PyCon DE & PyData 2026

Simplifying RAG Document Pipelines with Multimodal Embeddings
, Ferrum [2nd Floor]

In RAG-based systems, the main challenge is often not tuning the LLM itself, but making documents available in a form that can be retrieved reliably. In enterprise settings, the dominant input format is still PDF, ranging from text-heavy reports to slide decks, scanned documents, and visually dense presentations.

Traditional document processing pipelines rely on OCR and layout analysis to extract text, followed by chunking and embedding. While this works well for text-heavy documents, much of the original structure is often lost—especially for presentations, multi-column layouts, and visually driven content. Images, charts, and diagrams typically require separate processing, increasing pipeline complexity and fragility.

Recent multi-modal embedding models enable a different approach: embedding entire PDF pages directly as images. This preserves layout, visual hierarchy, and embedded graphics in a single representation and significantly simplifies document ingestion.

This talk compares classical OCR-based document processing pipelines with multi-modal page embeddings, drawing on benchmarks conducted on real-world enterprise documents across different models. It highlights where this approach performs well, where its limitations lie, and how to design practical, cost-aware retrieval systems in Python.

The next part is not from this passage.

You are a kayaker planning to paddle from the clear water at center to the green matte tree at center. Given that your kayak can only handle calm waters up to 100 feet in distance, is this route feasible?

This talk provides an overview of how document processing for RAG systems can be simplified using multimodal embeddings, grounded in benchmarks on real-world enterprise documents.

What the talk covers

  1. Motivation: Why RAG Is Still Hard
    Why PDFs remain challenging in enterprise RAG systems, and where current document processing approaches break down—especially for presentations and visually structured documents.

  2. The Classical Approach: PDF → Text → Chunks
    An overview of traditional OCR- and layout-based pipelines, including their strengths, typical failure modes, and why they tend to grow into complex and fragile systems over time.

  3. A New Paradigm: Multimodal Page Embeddings
    How embedding entire PDF pages as images changes the ingestion model, what information is preserved compared to text-only approaches, and what this means for retrieval quality and system simplicity.

  4. Benchmark Setup
    How the benchmark comparing classical pipelines and multimodal page embeddings was designed, using anonymized, real-world enterprise documents across multiple document types. Different models and vendors are referenced only as examples, not as the focus.

  5. Results and Key Findings
    Where multimodal page embeddings outperform text-based pipelines, where they do not, and how hybrid approaches can emerge as a practical solution.

  6. Production Best Practices
    Practical guidance for deploying these approaches in real systems, including index design, quality monitoring, cost control, and how to integrate multimodal retrieval cleanly into Python-based RAG architectures.

Attendees will leave with a clear understanding of when multimodal embeddings are a strong replacement for classical PDF pipelines, and how to reason about the trade-offs involved.


Expected audience expertise in your talk's domain:: Intermediate Expected audience expertise in Python:: Novice

Worked on multi-modal retrieval-augmented generation (RAG) and agentic LLM systems. Designed ingestion and retrieval pipelines across text, video, and structured data to integrate common knowledge platforms such as Microsoft SharePoint. Focused on scalable Azure-based infrastructure, multilingual and multimodal document processing, and continuous evaluation for reliability. Gathered experience in building browser-driven agents using modern orchestration frameworks and MCP integration.